Task to complete: Reproduce exactly, and only, the lines below from the one containing "Participante 11 |" through the one containing "Participante 16 |".

========================================

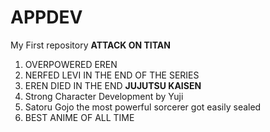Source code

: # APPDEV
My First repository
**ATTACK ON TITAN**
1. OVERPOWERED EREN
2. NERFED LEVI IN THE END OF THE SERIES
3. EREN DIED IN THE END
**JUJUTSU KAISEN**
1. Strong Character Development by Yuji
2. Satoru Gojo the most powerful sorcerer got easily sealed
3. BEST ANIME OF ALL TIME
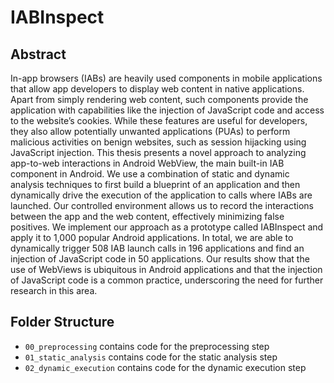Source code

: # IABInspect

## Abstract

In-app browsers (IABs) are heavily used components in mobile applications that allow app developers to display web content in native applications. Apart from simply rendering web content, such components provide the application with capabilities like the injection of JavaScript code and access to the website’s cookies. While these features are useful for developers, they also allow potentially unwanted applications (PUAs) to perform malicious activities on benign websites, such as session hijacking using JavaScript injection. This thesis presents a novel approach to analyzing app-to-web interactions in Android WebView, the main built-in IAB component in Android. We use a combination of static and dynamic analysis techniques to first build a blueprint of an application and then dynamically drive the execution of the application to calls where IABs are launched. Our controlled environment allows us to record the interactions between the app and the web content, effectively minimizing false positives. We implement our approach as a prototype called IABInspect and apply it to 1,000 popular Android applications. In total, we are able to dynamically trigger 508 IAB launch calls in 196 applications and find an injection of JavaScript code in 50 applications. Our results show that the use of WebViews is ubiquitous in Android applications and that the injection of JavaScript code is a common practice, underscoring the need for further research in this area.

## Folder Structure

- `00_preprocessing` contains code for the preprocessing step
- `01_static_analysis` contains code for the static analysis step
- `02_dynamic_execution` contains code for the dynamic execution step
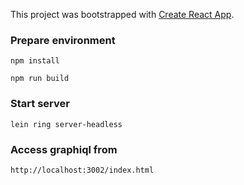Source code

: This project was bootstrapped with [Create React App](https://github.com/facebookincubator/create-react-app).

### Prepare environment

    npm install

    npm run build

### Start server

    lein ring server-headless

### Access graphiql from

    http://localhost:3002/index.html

========================================

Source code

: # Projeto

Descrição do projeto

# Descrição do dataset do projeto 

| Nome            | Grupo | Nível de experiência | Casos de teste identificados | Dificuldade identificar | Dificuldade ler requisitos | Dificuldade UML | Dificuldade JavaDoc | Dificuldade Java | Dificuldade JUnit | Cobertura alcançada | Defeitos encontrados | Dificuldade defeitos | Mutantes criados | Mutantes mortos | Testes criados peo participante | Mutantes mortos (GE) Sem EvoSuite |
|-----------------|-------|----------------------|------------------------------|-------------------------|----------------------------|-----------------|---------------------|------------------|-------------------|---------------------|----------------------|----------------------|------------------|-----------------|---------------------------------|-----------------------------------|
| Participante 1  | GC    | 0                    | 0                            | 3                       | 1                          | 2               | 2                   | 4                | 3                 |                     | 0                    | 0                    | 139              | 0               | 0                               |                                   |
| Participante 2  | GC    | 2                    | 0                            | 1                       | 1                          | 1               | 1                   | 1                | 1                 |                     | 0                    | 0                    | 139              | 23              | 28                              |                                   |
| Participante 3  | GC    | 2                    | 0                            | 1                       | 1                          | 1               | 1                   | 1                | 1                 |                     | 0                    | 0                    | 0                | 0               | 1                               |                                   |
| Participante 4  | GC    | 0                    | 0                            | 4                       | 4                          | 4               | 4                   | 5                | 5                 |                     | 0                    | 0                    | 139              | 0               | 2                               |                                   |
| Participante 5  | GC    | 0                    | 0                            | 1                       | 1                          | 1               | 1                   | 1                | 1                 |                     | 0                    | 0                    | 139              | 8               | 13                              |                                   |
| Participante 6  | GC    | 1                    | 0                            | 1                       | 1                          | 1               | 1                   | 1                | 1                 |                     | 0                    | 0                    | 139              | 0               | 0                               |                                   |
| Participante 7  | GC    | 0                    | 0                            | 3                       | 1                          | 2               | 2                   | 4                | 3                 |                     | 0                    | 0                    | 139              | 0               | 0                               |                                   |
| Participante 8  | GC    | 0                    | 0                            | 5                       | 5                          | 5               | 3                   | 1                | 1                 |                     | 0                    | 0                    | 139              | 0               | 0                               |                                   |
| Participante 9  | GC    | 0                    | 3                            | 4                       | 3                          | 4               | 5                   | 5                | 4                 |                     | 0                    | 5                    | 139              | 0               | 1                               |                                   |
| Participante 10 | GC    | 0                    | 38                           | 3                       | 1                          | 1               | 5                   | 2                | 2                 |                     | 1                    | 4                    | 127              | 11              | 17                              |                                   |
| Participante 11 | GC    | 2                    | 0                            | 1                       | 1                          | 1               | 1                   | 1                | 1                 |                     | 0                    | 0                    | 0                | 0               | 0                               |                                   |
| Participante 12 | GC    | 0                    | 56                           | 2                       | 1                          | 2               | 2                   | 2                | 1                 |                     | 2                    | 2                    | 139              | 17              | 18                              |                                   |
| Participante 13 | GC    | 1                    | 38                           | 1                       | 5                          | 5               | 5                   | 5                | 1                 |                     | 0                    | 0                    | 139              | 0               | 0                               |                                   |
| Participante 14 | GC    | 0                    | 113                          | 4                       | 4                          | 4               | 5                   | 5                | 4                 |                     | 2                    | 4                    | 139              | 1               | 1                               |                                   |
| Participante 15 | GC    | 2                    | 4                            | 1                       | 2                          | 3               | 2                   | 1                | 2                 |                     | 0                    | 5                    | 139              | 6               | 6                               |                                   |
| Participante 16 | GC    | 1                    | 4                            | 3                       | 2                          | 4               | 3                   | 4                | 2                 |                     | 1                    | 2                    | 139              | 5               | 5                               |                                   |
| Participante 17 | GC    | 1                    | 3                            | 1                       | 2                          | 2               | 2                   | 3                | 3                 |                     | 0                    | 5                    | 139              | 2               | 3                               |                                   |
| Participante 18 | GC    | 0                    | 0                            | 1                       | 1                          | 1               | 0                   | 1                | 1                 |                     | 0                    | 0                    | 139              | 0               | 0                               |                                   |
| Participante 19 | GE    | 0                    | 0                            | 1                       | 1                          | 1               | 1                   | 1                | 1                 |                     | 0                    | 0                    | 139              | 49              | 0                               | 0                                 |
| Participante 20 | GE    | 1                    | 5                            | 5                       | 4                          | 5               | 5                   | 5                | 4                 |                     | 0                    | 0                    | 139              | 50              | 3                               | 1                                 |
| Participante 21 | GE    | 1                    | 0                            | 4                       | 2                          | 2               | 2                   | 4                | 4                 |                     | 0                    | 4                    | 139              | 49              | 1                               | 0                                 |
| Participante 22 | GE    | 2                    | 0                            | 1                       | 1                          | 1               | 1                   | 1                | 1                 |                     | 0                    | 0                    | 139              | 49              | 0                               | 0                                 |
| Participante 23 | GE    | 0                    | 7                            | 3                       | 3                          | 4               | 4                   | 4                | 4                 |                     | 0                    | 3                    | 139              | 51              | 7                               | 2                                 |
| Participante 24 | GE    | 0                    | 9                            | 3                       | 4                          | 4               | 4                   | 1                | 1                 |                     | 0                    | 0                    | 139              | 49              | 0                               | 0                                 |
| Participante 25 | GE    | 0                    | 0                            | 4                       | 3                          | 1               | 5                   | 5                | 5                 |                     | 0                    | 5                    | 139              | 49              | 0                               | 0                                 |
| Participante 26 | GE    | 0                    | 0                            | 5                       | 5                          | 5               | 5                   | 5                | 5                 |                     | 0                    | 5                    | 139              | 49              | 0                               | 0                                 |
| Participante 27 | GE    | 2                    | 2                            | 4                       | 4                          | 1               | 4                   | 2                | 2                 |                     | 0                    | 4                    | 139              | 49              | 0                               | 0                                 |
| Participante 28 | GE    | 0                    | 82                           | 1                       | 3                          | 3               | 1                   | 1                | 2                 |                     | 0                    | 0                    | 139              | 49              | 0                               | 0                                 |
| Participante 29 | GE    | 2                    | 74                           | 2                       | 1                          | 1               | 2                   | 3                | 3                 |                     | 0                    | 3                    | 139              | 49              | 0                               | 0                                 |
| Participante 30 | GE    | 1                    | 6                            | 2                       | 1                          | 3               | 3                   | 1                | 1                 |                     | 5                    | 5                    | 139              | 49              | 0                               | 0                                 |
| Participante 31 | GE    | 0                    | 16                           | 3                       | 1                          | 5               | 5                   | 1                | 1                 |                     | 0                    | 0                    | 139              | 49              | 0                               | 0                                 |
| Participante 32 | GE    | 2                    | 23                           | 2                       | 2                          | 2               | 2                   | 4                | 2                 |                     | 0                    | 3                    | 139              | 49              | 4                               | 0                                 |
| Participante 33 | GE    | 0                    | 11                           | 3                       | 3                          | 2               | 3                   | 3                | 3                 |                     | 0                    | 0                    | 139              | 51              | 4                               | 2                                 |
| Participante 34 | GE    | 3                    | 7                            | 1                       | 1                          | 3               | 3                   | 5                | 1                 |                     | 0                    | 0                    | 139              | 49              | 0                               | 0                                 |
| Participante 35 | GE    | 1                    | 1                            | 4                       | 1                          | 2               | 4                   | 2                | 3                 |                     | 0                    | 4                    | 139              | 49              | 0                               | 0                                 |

========================================

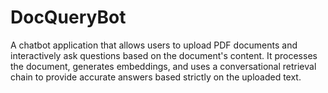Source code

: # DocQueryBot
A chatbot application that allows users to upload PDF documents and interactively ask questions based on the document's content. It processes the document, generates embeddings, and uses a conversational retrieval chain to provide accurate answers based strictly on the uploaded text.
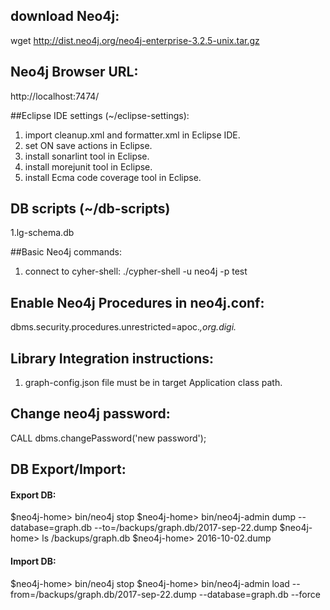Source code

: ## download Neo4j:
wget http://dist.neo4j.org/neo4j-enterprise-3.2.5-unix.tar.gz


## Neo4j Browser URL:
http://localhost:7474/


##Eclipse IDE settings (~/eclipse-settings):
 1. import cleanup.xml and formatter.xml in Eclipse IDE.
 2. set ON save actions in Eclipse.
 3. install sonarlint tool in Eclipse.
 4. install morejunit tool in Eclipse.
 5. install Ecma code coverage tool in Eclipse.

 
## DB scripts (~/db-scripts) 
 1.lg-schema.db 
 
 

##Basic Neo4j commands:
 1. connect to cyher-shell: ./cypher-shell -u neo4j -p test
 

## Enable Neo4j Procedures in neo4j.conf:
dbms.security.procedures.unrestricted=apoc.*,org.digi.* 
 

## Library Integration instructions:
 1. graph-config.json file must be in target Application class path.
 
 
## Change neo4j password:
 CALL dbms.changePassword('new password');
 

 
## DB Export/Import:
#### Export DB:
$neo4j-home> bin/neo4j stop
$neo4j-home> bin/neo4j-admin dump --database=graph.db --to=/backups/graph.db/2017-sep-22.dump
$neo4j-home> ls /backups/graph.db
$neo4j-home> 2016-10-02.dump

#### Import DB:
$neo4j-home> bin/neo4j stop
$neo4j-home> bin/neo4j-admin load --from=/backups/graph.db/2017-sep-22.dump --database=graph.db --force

========================================

Finished task:
| Participante 11 | GC    | 2                    | 0                            | 1                       | 1                          | 1               | 1                   | 1                | 1                 |                     | 0                    | 0                    | 0                | 0               | 0                               |                                   |
| Participante 12 | GC    | 0                    | 56                           | 2                       | 1                          | 2               | 2                   | 2                | 1                 |                     | 2                    | 2                    | 139              | 17              | 18                              |                                   |
| Participante 13 | GC    | 1                    | 38                           | 1                       | 5                          | 5               | 5                   | 5                | 1                 |                     | 0                    | 0                    | 139              | 0               | 0                               |                                   |
| Participante 14 | GC    | 0                    | 113                          | 4                       | 4                          | 4               | 5                   | 5                | 4                 |                     | 2                    | 4                    | 139              | 1               | 1                               |                                   |
| Participante 15 | GC    | 2                    | 4                            | 1                       | 2                          | 3               | 2                   | 1                | 2                 |                     | 0                    | 5                    | 139              | 6               | 6                               |                                   |
| Participante 16 | GC    | 1                    | 4                            | 3                       | 2                          | 4               | 3                   | 4                | 2                 |                     | 1                    | 2                    | 139              | 5               | 5                               |                                   |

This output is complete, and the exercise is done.